Opinion: It’s time to step it up for gender equality

Mar 08, 2015

UNITED NATIONS, (IPS) - If we look at the headlines or the latest horrifying YouTube clip, Mar. 8 – International Women’s Day – may seem a bad time to celebrate equality for women.

 But alongside the stories of extraordinary atrocity and everyday violence lies another reality, one where more girls are in school and more are earning qualifications than ever before; where maternal mortality is at an all-time low; where more women are in leadership positions, and where women are increasingly standing up, speaking out and demanding action.

Twenty years ago this September, thousands of delegates left the historic Fourth World Conference on Women in Beijing on a high. The overwhelming feeling was that women had won a great victory. We had indeed – 189 world leaders had committed their countries to an extraordinary Platform for Action, with ambitious but realistic promises in key areas and a roadmap for getting there.

If countries had lived up to all those promises, we would be seeing a lot more progress in equality today than the modest gains in some areas we are currently celebrating. We would be talking about equality for women across the board – and we might be talking about a saner, more evenly prosperous, more sustainably peaceful world.

Looking today at the slow and patchy progress towards equality, it seems that we were madly ambitious to expect to wipe out in 20 years a regime of gender inequality and outright oppression that had lasted in some cases for thousands of years.

Then again – was it really so much to ask? What sort of world is it that condemns half its population to second-class status at best and outright slavery at worst? How much would it really cost to unlock the potential of the world’s women? And how much could have been gained! If world leaders really saw the Beijing Platform for Action as an investment in their countries’ future, why didn’t they follow through?

Some women are taking a seat at the top table. There were 12 female Heads of State or Government in 1990, and 19 in 2015. But the rest are men. Eight out of every 10 parliamentarians worldwide are still men.

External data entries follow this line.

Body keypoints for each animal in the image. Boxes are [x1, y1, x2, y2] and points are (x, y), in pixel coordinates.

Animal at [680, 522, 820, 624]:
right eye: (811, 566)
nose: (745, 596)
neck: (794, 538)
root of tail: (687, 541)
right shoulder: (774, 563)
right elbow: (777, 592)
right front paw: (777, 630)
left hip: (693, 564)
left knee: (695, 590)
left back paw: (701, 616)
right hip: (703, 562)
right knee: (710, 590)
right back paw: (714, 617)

Maternal mortality has fallen by 45 per cent; but the goal for 2015 was 75 per cent. There are still 140 million women with no access to modern family planning: the goal for 2015 was universal coverage.

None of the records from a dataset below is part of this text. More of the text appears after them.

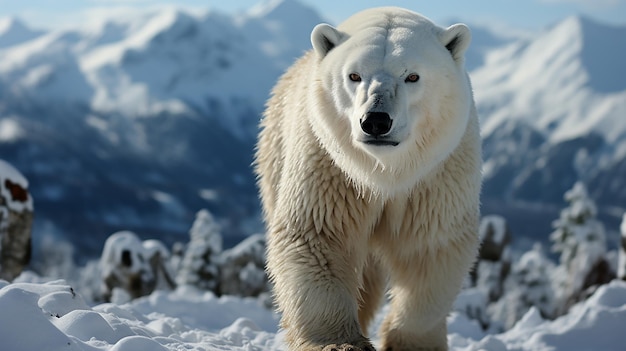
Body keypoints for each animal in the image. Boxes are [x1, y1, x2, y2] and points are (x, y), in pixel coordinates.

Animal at [252, 6, 478, 351]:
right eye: (354, 75)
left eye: (412, 76)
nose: (376, 121)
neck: (384, 172)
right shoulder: (330, 166)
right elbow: (319, 237)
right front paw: (340, 343)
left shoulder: (434, 178)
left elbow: (429, 249)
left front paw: (413, 343)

More girls are starting school and more are completing their education; countries have largely closed the “gender gap” in primary education. Many more girls are entering secondary school too, but there is a wide gap between girls’ and boys’ attainments.

More women are working: Twenty years ago, 40 per cent of women were in waged and salaried employment.  Today that proportion has grown to some 50 per cent. But at this rate, it would take more than 80 years to achieve gender parity in employment, and more than 75 years to reach equal pay.